Dans l'Évangile, une question de Pierre : « Seigneur, lorsque mon frère commettra des fautes contre moi, combien de fois dois-je lui pardonner ? Jusqu’à sept fois ? » C’est comme si c’était vous et moi qui posions cette question au Seigneur. À quelle fréquence devons-nous pardonner ? Avec notre mentalité mathématique et algébrique, nous mettons une limite à tout. L'amour a une limite, le pardon aussi. Jusqu'à un certain point, je peux pardonner. Mais au-delà de ce niveau, pas plus.

Pierre, en posant la question, avait un idéal de perfection. Pour un bon Juif, sept est le nombre par excellence de la perfection. Ainsi, pardonner sept fois est plus que suffisant. Et pas seulement, cela pourrait signifier un jour à la fois, donc sept jours par semaine. C’est tout à fait judicieux, une bonne action au quotidien pourrait être de pardonner à une personne une fois par jour. Mais alors, si la personne fait plus, devrions-nous nous venger ?

Étonnamment, le Seigneur fixe une autre norme : « Je ne te dis pas jusqu’à sept fois, mais jusqu’à 70 fois sept fois. » Il s’agit d’un pardon illimité ou infini. Car la miséricorde est un attribut divin. Et ce qui vient de Dieu est sans limite et ne peut être mesuré. Le pardon doit être accordé autant de fois que nécessaire. Ainsi, la parabole donnée par le Seigneur après avoir répondu à Pierre prend tout son sens. Les personnes impitoyables ou dures s’exposent à la fureur divine. Si Dieu qui est tout-puissant et à qui nous devons tout ne se lasse pas de nous pardonner, nous ne devrions pas non plus nous lasser de pardonner à nos semblables.

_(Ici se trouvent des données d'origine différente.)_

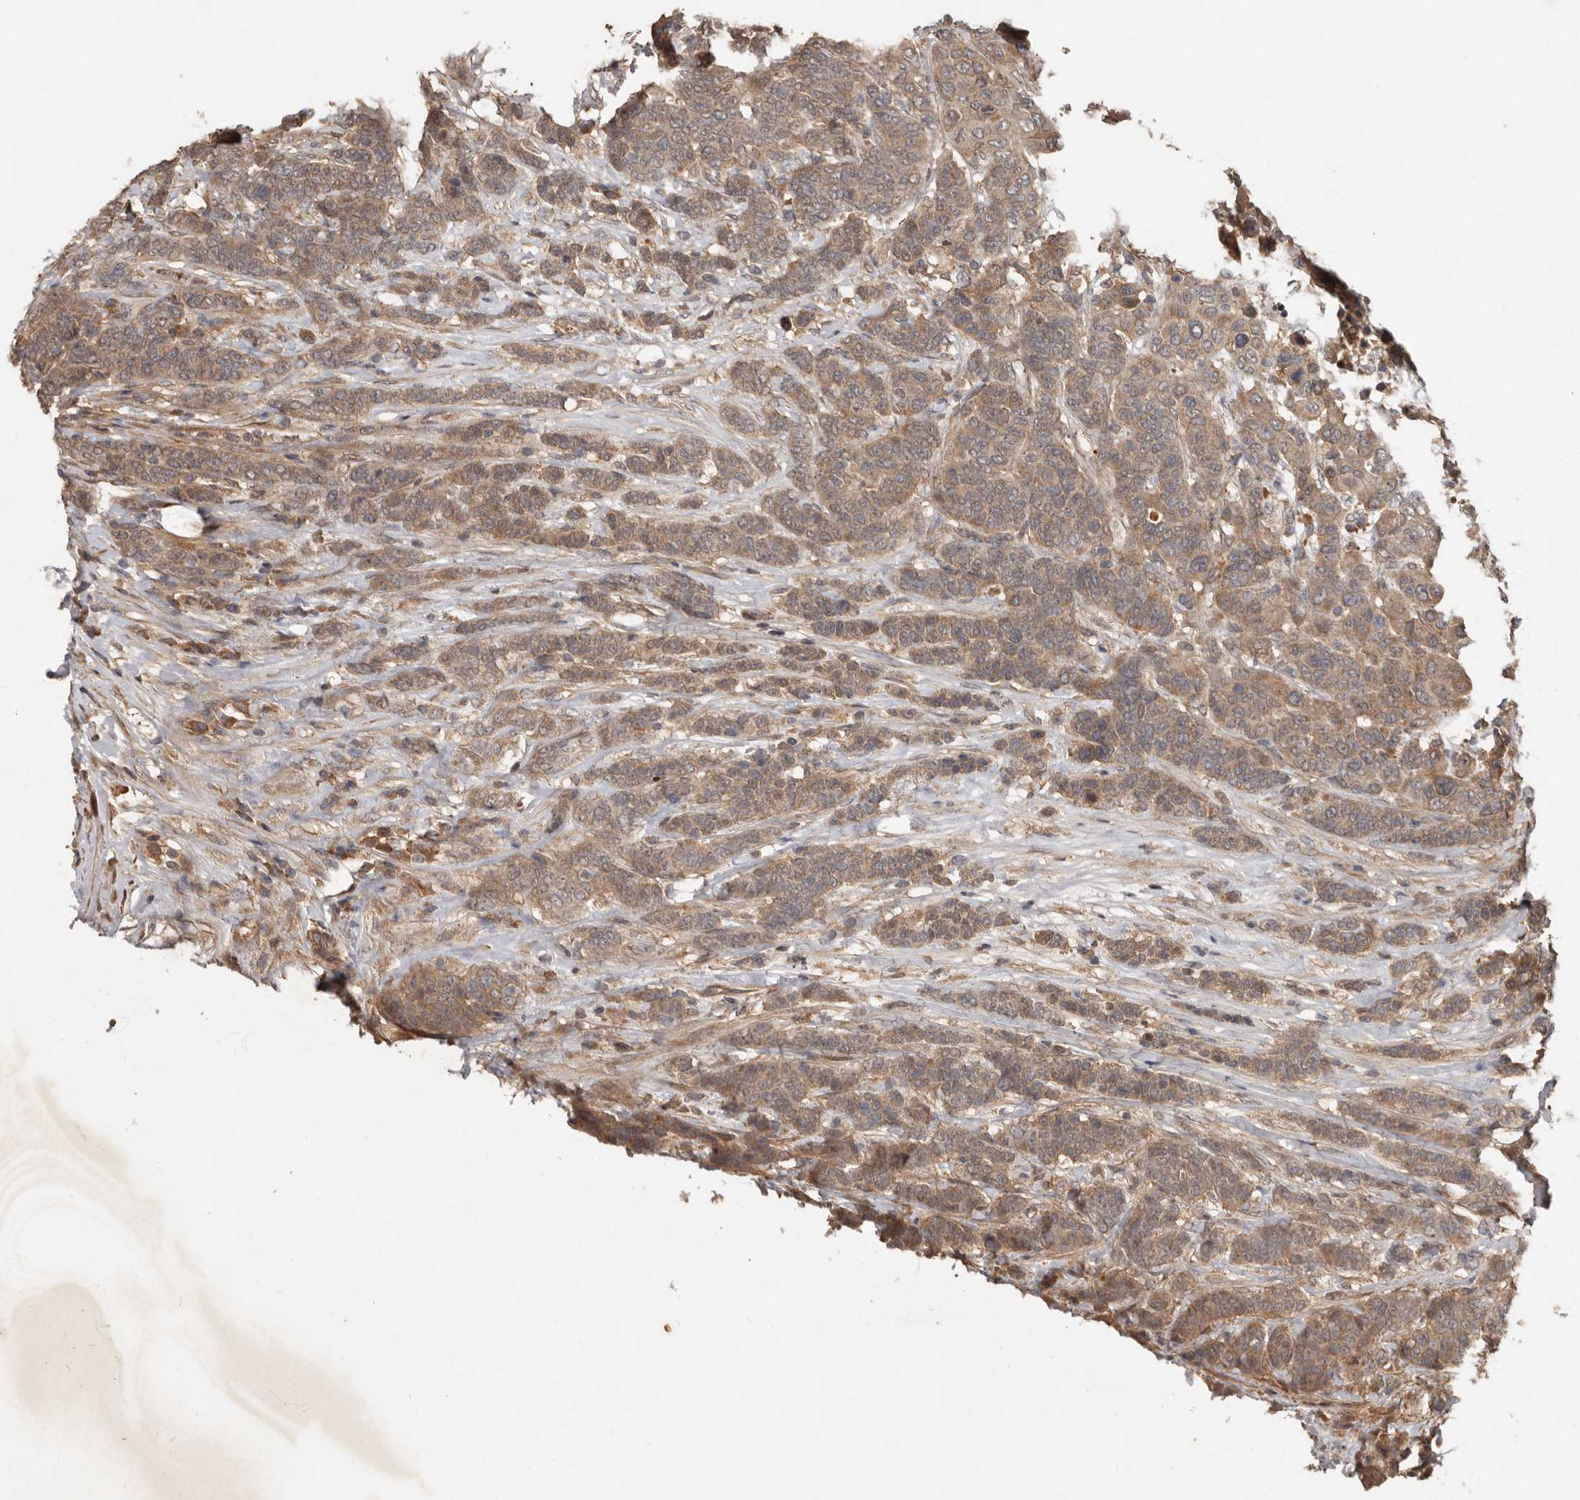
{"staining": {"intensity": "moderate", "quantity": ">75%", "location": "cytoplasmic/membranous"}, "tissue": "breast cancer", "cell_type": "Tumor cells", "image_type": "cancer", "snomed": [{"axis": "morphology", "description": "Duct carcinoma"}, {"axis": "topography", "description": "Breast"}], "caption": "The photomicrograph reveals immunohistochemical staining of invasive ductal carcinoma (breast). There is moderate cytoplasmic/membranous staining is present in about >75% of tumor cells.", "gene": "KIF26B", "patient": {"sex": "female", "age": 37}}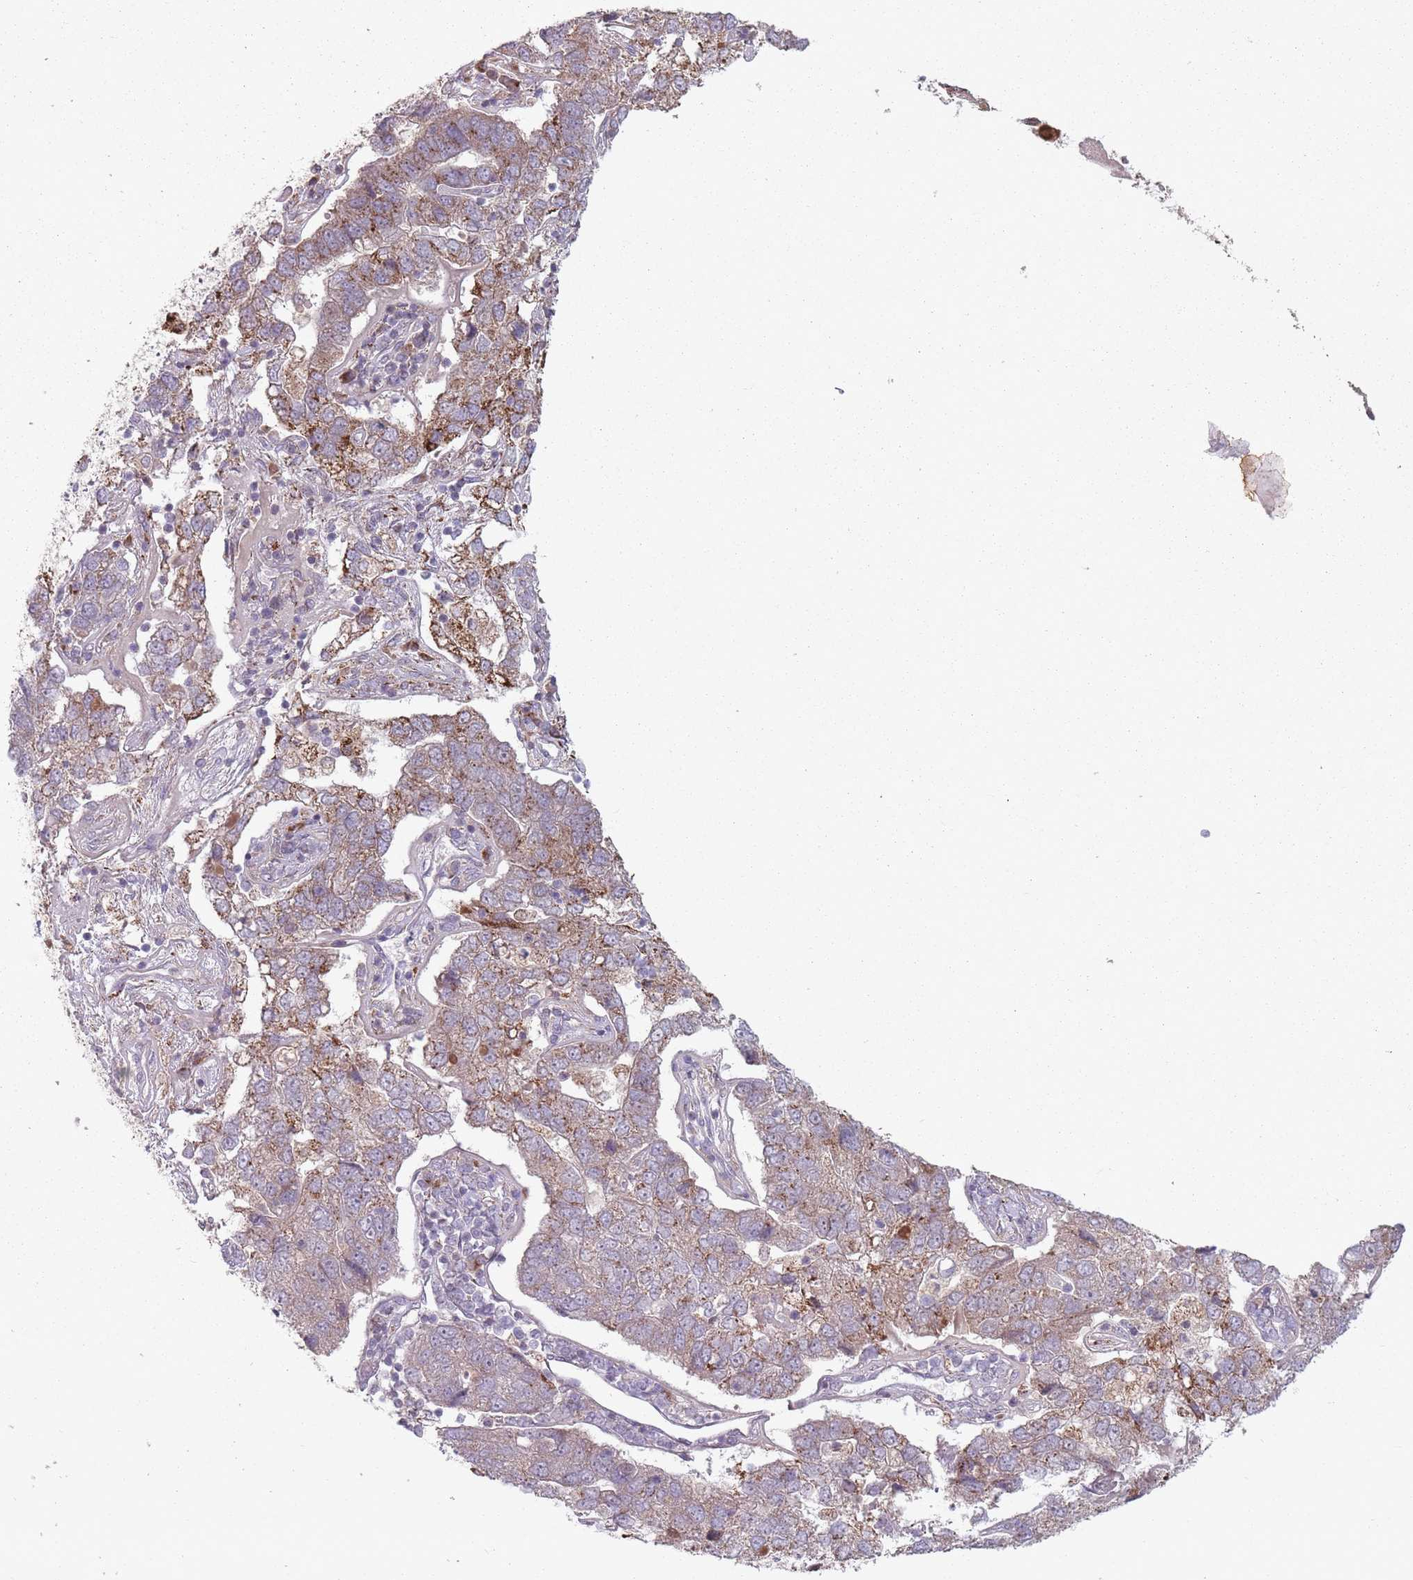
{"staining": {"intensity": "moderate", "quantity": "25%-75%", "location": "cytoplasmic/membranous"}, "tissue": "pancreatic cancer", "cell_type": "Tumor cells", "image_type": "cancer", "snomed": [{"axis": "morphology", "description": "Adenocarcinoma, NOS"}, {"axis": "topography", "description": "Pancreas"}], "caption": "DAB (3,3'-diaminobenzidine) immunohistochemical staining of human adenocarcinoma (pancreatic) shows moderate cytoplasmic/membranous protein staining in about 25%-75% of tumor cells. (DAB (3,3'-diaminobenzidine) IHC, brown staining for protein, blue staining for nuclei).", "gene": "OR10Q1", "patient": {"sex": "female", "age": 61}}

Si nous réalisons que nous vivons pour les autres et que nous mourons aussi pour les autres, nous ne poserons aucune condition et nous ne nous lasserons pas de pardonner aux autres. Parce que notre vie ne prend son véritable sens qu’à travers eux et pour eux. Sans pardonner aux autres, nous vivons dans l’amertume et empoisonnons toute notre existence. Le pardon est un remède qui nous libère des sentiments ou émotions négatifs qui entretiennent la douleur et peut ainsi nous guérir. Lorsque vous pardonnez, vous donnez la chance à deux personnes de vivre à nouveau et d’être libérées du fardeau de la colère : vous et le fautif. Quand tu refuses de pardonner, tu fais deux prisonniers condamnés à perpétuité. Tout comme le Seigneur, qui bien que ne néglige pas nos péchés, ne se lasse pas de nous pardonner, de même, ne nous lassons pas de pardonner à ceux qui nous font du tort.